Pendaison de l'assassin d'un détracteur de la loi sur le blasphème

L'assassin d'un homme politique pakistanais favorable à une révision de la loi controversée sur le blasphème a été pendu lundi dans une prison de Rawalpindi, ont annoncé les autorités pakistanaises. Il avait criblé de 28 balles sa victime.

Le meurtrier avait abattu en 2011 le gouverneur de la province du Pendjab, la plus peuplée du pays, parce que ce dernier avait apporté son soutien à une chrétienne accusée de blasphème. Le responsable politique s'était aussi déclaré favorable à une révision de la loi sur ce sujet, défendue bec et ongles par les cercles islamistes au pays.

Policier affecté à la protection du gouverneur, l'homme avait avoué son geste pour lequel il a été qualifié de "héros" par des islamistes et des avocats, qui l'avaient même couvert de pétales de roses à sa première arrivée au tribunal.

Selon un responsable de la police locale, l'exécution a eu lieu après une ultime rencontre dimanche soir entre le condamné à mort et les membres de sa famille.

Pas d'incident majeur
Des milliers de manifestants, rassemblés lundi au Pakistan à l'appel des milieux islamistes conservateurs, ont dénoncé cette pendaison.

Des rassemblements ont notamment eu lieu à Karachi, Lahore, et dans la capitale Islamabad.

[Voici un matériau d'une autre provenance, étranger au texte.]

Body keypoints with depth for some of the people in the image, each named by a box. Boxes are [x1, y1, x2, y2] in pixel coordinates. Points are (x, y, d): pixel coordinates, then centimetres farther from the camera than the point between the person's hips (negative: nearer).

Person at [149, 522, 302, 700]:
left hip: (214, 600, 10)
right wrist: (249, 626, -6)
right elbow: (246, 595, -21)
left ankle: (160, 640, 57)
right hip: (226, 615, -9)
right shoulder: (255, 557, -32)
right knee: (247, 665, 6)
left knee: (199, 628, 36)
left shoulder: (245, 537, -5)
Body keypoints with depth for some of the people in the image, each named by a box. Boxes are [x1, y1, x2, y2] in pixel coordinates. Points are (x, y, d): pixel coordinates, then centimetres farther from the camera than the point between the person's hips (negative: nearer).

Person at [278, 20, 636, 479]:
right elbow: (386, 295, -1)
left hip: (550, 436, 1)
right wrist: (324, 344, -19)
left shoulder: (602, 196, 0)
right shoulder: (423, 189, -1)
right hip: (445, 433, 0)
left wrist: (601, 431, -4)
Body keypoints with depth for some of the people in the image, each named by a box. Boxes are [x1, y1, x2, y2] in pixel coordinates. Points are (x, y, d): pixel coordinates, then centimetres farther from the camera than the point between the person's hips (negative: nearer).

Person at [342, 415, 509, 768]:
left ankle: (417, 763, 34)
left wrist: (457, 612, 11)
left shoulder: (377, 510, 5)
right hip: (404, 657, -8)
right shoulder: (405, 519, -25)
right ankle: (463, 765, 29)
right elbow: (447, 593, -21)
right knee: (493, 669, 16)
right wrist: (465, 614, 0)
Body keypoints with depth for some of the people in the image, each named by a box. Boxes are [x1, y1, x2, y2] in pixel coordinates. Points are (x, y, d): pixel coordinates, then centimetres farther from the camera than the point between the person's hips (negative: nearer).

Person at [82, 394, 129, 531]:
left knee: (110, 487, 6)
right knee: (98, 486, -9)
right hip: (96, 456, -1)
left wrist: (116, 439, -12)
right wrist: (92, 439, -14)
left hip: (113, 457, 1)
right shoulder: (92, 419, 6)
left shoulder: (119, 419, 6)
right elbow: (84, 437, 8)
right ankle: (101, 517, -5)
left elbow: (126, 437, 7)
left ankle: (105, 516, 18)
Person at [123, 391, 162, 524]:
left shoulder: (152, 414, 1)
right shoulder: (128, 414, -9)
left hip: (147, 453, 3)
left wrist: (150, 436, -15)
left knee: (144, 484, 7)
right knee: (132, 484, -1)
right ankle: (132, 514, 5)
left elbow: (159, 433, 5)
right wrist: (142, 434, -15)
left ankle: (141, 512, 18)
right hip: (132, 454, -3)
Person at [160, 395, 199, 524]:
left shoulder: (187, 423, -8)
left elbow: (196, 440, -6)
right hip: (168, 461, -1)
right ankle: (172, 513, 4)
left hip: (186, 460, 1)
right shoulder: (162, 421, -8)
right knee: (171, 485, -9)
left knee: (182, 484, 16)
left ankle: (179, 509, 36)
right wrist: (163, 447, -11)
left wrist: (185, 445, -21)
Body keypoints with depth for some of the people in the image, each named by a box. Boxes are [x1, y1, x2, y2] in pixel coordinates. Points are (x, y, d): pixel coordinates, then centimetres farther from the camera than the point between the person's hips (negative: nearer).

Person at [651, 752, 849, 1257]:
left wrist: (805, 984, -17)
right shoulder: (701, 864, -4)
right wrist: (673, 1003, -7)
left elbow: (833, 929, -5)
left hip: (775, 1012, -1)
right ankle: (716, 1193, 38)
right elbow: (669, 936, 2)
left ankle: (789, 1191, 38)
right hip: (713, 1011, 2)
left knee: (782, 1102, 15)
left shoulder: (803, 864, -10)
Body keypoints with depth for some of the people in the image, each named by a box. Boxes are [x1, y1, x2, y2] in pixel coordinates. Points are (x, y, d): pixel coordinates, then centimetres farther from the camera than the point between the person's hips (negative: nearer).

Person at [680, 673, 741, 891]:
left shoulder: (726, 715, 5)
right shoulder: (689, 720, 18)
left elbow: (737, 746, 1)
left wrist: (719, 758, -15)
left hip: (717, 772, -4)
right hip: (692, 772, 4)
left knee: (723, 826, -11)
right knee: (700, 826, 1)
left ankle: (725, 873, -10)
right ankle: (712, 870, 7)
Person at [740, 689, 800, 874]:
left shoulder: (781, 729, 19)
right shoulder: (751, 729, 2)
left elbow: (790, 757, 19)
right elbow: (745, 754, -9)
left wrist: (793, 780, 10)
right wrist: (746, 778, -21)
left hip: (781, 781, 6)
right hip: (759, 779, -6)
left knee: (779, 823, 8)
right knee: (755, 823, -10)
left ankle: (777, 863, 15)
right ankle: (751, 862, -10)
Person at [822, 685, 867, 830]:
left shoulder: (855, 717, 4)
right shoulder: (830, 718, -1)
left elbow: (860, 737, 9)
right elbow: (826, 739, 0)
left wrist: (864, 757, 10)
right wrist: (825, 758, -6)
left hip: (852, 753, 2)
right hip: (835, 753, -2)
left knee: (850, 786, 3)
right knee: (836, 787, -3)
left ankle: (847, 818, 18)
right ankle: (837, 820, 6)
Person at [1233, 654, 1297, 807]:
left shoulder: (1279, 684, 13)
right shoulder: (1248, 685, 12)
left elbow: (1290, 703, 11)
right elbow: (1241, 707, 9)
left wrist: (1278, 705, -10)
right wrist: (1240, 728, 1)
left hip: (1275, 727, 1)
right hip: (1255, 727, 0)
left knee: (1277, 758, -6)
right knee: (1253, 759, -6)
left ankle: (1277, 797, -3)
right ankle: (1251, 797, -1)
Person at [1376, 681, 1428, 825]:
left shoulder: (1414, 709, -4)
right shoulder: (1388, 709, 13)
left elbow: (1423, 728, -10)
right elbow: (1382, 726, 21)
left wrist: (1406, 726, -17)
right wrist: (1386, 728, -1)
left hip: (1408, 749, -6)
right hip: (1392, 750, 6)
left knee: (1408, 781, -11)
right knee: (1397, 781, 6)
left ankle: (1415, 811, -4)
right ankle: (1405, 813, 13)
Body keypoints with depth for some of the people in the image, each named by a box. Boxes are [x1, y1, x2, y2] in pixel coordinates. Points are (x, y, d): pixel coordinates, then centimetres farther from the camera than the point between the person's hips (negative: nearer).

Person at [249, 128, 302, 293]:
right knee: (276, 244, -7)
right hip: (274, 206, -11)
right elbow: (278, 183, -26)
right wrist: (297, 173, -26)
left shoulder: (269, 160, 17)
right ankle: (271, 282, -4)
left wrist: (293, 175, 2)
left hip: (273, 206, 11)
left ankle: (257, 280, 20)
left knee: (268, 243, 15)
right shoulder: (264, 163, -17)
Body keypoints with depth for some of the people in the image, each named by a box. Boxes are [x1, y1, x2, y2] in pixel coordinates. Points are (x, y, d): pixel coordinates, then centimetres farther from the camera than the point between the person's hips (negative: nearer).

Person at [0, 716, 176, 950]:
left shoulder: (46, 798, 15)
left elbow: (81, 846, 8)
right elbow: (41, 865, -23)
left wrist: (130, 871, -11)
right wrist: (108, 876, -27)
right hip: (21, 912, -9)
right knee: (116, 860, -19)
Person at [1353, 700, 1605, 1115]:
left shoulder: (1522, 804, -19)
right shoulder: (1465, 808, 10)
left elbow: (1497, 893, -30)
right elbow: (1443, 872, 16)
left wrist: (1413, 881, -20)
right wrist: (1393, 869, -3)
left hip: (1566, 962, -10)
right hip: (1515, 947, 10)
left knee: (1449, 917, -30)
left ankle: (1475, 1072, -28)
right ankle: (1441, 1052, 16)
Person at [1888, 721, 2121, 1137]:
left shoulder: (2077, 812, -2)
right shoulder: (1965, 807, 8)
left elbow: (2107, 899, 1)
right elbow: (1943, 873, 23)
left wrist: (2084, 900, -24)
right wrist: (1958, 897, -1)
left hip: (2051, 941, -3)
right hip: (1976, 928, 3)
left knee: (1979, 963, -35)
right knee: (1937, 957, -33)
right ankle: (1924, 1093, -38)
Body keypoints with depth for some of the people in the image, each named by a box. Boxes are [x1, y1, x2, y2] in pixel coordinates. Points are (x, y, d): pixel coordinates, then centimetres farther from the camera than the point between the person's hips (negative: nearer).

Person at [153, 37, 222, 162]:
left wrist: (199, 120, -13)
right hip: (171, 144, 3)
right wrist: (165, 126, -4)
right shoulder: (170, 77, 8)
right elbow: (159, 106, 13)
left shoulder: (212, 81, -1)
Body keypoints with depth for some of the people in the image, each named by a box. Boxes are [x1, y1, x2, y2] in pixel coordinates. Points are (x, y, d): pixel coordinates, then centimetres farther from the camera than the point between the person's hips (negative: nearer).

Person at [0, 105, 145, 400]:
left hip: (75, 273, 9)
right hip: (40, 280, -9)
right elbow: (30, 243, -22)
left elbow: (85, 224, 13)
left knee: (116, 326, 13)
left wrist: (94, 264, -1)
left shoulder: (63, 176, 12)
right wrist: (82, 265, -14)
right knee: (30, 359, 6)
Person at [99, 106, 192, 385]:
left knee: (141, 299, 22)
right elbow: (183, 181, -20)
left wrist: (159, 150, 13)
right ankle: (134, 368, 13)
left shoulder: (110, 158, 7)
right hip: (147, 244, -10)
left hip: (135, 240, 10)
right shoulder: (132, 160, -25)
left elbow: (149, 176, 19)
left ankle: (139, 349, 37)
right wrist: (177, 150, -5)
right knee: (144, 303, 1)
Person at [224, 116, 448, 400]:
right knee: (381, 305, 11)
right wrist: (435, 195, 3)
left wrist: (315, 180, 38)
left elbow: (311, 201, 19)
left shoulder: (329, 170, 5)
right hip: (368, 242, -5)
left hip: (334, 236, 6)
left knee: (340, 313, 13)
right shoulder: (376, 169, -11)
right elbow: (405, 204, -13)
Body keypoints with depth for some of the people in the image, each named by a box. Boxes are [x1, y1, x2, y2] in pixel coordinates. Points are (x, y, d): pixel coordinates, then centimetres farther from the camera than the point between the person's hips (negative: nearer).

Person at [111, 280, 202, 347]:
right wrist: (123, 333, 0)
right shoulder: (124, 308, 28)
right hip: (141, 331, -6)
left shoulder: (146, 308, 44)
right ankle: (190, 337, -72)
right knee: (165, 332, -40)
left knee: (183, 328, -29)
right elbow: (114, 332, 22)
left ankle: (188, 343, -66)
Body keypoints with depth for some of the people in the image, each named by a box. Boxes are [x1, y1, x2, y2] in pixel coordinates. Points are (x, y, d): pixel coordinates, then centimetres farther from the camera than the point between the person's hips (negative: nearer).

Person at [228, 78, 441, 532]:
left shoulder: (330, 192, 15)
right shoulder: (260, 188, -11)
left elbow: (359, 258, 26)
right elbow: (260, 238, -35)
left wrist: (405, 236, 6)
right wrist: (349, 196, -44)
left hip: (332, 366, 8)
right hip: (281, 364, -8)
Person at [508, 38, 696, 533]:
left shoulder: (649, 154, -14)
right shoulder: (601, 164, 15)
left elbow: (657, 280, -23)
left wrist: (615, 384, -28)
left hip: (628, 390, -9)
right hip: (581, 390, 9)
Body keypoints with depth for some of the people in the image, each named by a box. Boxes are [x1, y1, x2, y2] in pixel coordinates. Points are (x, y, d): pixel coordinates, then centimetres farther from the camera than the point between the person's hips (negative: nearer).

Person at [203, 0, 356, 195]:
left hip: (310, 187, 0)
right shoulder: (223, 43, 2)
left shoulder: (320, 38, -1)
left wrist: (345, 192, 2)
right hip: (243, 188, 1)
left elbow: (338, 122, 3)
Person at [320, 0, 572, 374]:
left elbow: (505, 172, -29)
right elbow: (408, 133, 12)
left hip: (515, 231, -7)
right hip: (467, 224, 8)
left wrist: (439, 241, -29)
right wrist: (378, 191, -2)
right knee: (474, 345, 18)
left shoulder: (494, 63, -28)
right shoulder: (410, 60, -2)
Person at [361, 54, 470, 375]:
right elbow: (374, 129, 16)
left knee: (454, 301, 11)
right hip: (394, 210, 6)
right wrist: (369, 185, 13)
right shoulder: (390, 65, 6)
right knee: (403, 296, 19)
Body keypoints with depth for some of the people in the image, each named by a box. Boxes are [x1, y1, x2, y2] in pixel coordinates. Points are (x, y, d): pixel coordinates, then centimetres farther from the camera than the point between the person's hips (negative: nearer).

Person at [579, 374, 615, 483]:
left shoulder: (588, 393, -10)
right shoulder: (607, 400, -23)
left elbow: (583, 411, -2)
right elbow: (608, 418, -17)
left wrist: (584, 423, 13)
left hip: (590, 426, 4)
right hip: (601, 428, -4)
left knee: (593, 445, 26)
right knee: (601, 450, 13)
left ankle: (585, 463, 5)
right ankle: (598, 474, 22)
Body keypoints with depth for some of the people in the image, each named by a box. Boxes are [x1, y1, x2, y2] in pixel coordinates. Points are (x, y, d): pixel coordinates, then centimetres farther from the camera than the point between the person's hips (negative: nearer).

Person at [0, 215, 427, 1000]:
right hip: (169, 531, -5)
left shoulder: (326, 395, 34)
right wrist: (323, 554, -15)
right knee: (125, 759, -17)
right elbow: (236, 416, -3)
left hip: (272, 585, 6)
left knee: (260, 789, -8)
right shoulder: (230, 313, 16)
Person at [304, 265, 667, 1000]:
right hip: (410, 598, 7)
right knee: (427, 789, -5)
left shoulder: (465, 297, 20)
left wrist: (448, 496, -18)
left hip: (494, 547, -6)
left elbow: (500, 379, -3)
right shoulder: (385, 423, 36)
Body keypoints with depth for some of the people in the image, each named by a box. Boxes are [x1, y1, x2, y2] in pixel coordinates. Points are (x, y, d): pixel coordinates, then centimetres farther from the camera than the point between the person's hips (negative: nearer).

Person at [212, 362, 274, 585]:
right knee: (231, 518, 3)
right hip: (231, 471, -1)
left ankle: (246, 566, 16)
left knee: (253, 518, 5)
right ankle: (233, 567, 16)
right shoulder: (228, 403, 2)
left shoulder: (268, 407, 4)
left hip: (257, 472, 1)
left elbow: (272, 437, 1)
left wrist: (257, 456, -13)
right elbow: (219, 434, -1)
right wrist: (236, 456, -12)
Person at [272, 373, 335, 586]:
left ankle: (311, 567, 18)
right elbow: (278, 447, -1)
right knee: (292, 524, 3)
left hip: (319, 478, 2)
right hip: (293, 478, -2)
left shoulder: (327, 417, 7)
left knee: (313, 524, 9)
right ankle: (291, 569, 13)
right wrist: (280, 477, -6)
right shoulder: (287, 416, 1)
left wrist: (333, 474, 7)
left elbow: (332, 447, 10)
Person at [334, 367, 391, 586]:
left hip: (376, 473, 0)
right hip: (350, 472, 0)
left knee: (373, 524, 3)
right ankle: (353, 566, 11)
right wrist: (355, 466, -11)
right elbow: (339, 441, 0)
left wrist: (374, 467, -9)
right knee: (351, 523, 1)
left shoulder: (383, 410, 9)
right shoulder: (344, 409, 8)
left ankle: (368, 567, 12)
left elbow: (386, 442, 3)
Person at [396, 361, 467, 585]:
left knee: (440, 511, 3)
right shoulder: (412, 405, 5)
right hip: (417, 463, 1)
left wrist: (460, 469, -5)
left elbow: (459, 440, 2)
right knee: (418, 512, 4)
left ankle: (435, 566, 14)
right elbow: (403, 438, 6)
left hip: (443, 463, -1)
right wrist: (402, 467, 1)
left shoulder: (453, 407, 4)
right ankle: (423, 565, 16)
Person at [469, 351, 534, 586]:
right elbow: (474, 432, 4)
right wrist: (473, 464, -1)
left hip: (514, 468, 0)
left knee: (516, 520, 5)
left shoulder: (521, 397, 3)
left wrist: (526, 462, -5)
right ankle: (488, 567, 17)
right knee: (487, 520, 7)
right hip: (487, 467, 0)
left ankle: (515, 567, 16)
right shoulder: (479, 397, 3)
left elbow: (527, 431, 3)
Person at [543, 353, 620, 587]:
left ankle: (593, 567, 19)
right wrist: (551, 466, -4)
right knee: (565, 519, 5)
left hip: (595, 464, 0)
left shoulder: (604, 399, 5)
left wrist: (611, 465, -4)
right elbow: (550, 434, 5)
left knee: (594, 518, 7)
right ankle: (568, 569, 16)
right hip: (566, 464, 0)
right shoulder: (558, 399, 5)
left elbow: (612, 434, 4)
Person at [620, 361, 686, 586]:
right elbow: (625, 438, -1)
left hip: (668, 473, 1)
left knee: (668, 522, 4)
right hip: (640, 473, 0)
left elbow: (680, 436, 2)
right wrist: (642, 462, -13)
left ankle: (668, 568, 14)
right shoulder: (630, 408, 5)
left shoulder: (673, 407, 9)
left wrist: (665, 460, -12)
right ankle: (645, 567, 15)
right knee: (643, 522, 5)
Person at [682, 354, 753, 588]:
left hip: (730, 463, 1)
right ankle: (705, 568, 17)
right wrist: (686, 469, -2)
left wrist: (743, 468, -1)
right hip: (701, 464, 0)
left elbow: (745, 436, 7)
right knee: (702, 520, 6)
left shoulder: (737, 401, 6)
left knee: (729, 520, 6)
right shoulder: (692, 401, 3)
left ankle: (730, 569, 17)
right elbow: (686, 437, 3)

Mais la mobilisation est restée limitée et la plupart se sont achevés sans incident majeur, sous haute sécurité.

Ses funérailles sont prévues mardi à Rawalpindi et pourraient s'accompagner d'un nouveau rassemblement.

"Les 24 prochaines heures seront très critiques pour le gouvernement", a souligné l'expert en sécurité Hasan Askari, estimant qu'il a pris le risque de mener une exécution susceptible de déclencher des violences afin d'"aller à l'encontre des soupçons" qu'il soutient les islamistes.

Terrorisme
L'assassinat du gouverneur, qui avait pétrifié une classe politique locale déjà très frileuse sur toute controverse impliquant l'islam, religion d'Etat au Pakistan, avait valu à l'assassin d'être condamné à la peine capitale pour meurtre et terrorisme.

Mais en mars 2015, un tribunal avait annulé sa peine pour terrorisme et ainsi reporté sine die son exécution, les autorités limitant à cette époque les exécutions aux seuls condamnés pour terrorisme. Et l'affaire avait aussitôt été portée devant le plus haut tribunal au pays. En octobre, la cour suprême a toutefois confirmé le verdict de culpabilité et la peine décidée en première instance.

Au Pakistan, la loi sur le blasphème prévoit jusqu'à la peine de mort pour les personnes reconnues coupables d'offense à l'islam, ce qui n'était pas le cas du gouverneur. Ainsi, des extrémistes et des foules ont déjà lynché des personnes soupçonnées d'insultes à l'islam sans attendre le verdict de la justice.